● Dataset records
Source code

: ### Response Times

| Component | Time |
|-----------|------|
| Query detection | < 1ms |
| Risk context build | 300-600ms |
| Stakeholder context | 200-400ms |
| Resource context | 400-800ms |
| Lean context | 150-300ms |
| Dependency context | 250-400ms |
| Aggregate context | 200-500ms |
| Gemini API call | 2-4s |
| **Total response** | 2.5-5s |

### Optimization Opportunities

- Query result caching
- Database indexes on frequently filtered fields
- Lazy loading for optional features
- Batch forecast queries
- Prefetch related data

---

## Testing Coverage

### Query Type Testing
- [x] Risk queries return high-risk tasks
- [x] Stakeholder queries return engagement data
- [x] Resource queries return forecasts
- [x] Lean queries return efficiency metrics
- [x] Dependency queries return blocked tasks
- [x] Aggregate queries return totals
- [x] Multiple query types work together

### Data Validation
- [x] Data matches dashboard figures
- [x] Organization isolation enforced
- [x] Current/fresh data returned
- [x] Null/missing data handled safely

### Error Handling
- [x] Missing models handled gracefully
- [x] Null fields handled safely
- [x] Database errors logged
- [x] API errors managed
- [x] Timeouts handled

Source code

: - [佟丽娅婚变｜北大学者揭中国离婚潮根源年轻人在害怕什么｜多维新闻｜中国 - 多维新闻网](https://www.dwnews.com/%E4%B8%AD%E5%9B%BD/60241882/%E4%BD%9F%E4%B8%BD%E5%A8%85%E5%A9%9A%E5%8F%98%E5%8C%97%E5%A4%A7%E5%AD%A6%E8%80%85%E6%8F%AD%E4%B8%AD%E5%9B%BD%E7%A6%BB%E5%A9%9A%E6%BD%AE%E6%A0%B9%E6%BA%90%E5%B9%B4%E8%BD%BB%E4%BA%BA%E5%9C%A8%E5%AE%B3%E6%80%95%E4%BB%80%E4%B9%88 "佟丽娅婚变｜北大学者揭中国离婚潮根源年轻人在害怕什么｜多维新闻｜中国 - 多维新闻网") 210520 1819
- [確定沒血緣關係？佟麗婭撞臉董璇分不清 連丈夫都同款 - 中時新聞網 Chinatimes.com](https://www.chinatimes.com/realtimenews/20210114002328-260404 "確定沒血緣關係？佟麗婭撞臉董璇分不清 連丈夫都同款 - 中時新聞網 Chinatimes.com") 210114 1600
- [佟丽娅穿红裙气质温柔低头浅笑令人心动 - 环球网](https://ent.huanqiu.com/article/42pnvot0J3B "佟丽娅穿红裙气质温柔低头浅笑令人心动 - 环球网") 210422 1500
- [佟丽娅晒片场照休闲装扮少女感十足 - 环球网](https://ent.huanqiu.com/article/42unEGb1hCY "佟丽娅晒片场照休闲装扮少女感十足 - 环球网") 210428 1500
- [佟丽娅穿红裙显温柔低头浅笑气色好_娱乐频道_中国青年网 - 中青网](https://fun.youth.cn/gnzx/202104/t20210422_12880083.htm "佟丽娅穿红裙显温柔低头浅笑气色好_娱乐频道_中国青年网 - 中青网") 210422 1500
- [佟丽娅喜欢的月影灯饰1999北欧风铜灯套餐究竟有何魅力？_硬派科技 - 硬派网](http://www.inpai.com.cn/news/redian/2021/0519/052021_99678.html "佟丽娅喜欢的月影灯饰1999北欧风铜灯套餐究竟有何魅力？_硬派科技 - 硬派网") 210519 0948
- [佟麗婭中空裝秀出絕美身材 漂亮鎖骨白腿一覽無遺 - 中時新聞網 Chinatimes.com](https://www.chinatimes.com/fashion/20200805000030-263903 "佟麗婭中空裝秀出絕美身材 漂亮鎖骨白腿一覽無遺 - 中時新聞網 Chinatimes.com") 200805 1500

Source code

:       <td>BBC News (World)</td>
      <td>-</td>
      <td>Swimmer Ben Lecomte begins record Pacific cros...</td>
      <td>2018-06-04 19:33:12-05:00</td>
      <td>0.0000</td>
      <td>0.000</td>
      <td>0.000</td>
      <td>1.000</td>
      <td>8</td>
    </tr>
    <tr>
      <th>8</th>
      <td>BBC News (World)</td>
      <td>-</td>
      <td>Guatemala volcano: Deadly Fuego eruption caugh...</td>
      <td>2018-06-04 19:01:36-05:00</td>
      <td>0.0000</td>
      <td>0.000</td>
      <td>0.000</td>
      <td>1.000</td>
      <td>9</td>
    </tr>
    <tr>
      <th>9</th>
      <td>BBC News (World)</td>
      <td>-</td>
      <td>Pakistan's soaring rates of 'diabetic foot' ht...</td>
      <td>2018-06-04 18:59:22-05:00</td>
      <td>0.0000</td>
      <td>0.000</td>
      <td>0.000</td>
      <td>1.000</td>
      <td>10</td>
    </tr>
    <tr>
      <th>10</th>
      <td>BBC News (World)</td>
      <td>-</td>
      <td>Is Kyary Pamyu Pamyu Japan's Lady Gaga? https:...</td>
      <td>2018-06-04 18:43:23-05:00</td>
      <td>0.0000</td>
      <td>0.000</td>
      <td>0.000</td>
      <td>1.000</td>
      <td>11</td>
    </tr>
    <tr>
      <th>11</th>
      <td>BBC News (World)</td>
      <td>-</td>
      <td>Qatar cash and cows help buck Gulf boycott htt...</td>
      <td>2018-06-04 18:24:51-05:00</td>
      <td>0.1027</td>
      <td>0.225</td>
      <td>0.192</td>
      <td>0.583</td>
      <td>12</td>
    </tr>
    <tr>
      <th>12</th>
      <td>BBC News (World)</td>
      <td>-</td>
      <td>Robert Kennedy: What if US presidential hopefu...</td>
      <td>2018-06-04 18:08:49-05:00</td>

● Problem statement
Reproduce the material above with every occurrence of "BBC News (World)" replaced by "BBC World Service", leaving all else unchanged.

● Answer below
Source code

: ### Response Times

| Component | Time |
|-----------|------|
| Query detection | < 1ms |
| Risk context build | 300-600ms |
| Stakeholder context | 200-400ms |
| Resource context | 400-800ms |
| Lean context | 150-300ms |
| Dependency context | 250-400ms |
| Aggregate context | 200-500ms |
| Gemini API call | 2-4s |
| **Total response** | 2.5-5s |

### Optimization Opportunities

- Query result caching
- Database indexes on frequently filtered fields
- Lazy loading for optional features
- Batch forecast queries
- Prefetch related data

---

## Testing Coverage

### Query Type Testing
- [x] Risk queries return high-risk tasks
- [x] Stakeholder queries return engagement data
- [x] Resource queries return forecasts
- [x] Lean queries return efficiency metrics
- [x] Dependency queries return blocked tasks
- [x] Aggregate queries return totals
- [x] Multiple query types work together

### Data Validation
- [x] Data matches dashboard figures
- [x] Organization isolation enforced
- [x] Current/fresh data returned
- [x] Null/missing data handled safely

### Error Handling
- [x] Missing models handled gracefully
- [x] Null fields handled safely
- [x] Database errors logged
- [x] API errors managed
- [x] Timeouts handled

Source code

: - [佟丽娅婚变｜北大学者揭中国离婚潮根源年轻人在害怕什么｜多维新闻｜中国 - 多维新闻网](https://www.dwnews.com/%E4%B8%AD%E5%9B%BD/60241882/%E4%BD%9F%E4%B8%BD%E5%A8%85%E5%A9%9A%E5%8F%98%E5%8C%97%E5%A4%A7%E5%AD%A6%E8%80%85%E6%8F%AD%E4%B8%AD%E5%9B%BD%E7%A6%BB%E5%A9%9A%E6%BD%AE%E6%A0%B9%E6%BA%90%E5%B9%B4%E8%BD%BB%E4%BA%BA%E5%9C%A8%E5%AE%B3%E6%80%95%E4%BB%80%E4%B9%88 "佟丽娅婚变｜北大学者揭中国离婚潮根源年轻人在害怕什么｜多维新闻｜中国 - 多维新闻网") 210520 1819
- [確定沒血緣關係？佟麗婭撞臉董璇分不清 連丈夫都同款 - 中時新聞網 Chinatimes.com](https://www.chinatimes.com/realtimenews/20210114002328-260404 "確定沒血緣關係？佟麗婭撞臉董璇分不清 連丈夫都同款 - 中時新聞網 Chinatimes.com") 210114 1600
- [佟丽娅穿红裙气质温柔低头浅笑令人心动 - 环球网](https://ent.huanqiu.com/article/42pnvot0J3B "佟丽娅穿红裙气质温柔低头浅笑令人心动 - 环球网") 210422 1500
- [佟丽娅晒片场照休闲装扮少女感十足 - 环球网](https://ent.huanqiu.com/article/42unEGb1hCY "佟丽娅晒片场照休闲装扮少女感十足 - 环球网") 210428 1500
- [佟丽娅穿红裙显温柔低头浅笑气色好_娱乐频道_中国青年网 - 中青网](https://fun.youth.cn/gnzx/202104/t20210422_12880083.htm "佟丽娅穿红裙显温柔低头浅笑气色好_娱乐频道_中国青年网 - 中青网") 210422 1500
- [佟丽娅喜欢的月影灯饰1999北欧风铜灯套餐究竟有何魅力？_硬派科技 - 硬派网](http://www.inpai.com.cn/news/redian/2021/0519/052021_99678.html "佟丽娅喜欢的月影灯饰1999北欧风铜灯套餐究竟有何魅力？_硬派科技 - 硬派网") 210519 0948
- [佟麗婭中空裝秀出絕美身材 漂亮鎖骨白腿一覽無遺 - 中時新聞網 Chinatimes.com](https://www.chinatimes.com/fashion/20200805000030-263903 "佟麗婭中空裝秀出絕美身材 漂亮鎖骨白腿一覽無遺 - 中時新聞網 Chinatimes.com") 200805 1500

Source code

:       <td>BBC World Service</td>
      <td>-</td>
      <td>Swimmer Ben Lecomte begins record Pacific cros...</td>
      <td>2018-06-04 19:33:12-05:00</td>
      <td>0.0000</td>
      <td>0.000</td>
      <td>0.000</td>
      <td>1.000</td>
      <td>8</td>
    </tr>
    <tr>
      <th>8</th>
      <td>BBC World Service</td>
      <td>-</td>
      <td>Guatemala volcano: Deadly Fuego eruption caugh...</td>
      <td>2018-06-04 19:01:36-05:00</td>
      <td>0.0000</td>
      <td>0.000</td>
      <td>0.000</td>
      <td>1.000</td>
      <td>9</td>
    </tr>
    <tr>
      <th>9</th>
      <td>BBC World Service</td>
      <td>-</td>
      <td>Pakistan's soaring rates of 'diabetic foot' ht...</td>
      <td>2018-06-04 18:59:22-05:00</td>
      <td>0.0000</td>
      <td>0.000</td>
      <td>0.000</td>
      <td>1.000</td>
      <td>10</td>
    </tr>
    <tr>
      <th>10</th>
      <td>BBC World Service</td>
      <td>-</td>
      <td>Is Kyary Pamyu Pamyu Japan's Lady Gaga? https:...</td>
      <td>2018-06-04 18:43:23-05:00</td>
      <td>0.0000</td>
      <td>0.000</td>
      <td>0.000</td>
      <td>1.000</td>
      <td>11</td>
    </tr>
    <tr>
      <th>11</th>
      <td>BBC World Service</td>
      <td>-</td>
      <td>Qatar cash and cows help buck Gulf boycott htt...</td>
      <td>2018-06-04 18:24:51-05:00</td>
      <td>0.1027</td>
      <td>0.225</td>
      <td>0.192</td>
      <td>0.583</td>
      <td>12</td>
    </tr>
    <tr>
      <th>12</th>
      <td>BBC World Service</td>
      <td>-</td>
      <td>Robert Kennedy: What if US presidential hopefu...</td>
      <td>2018-06-04 18:08:49-05:00</td>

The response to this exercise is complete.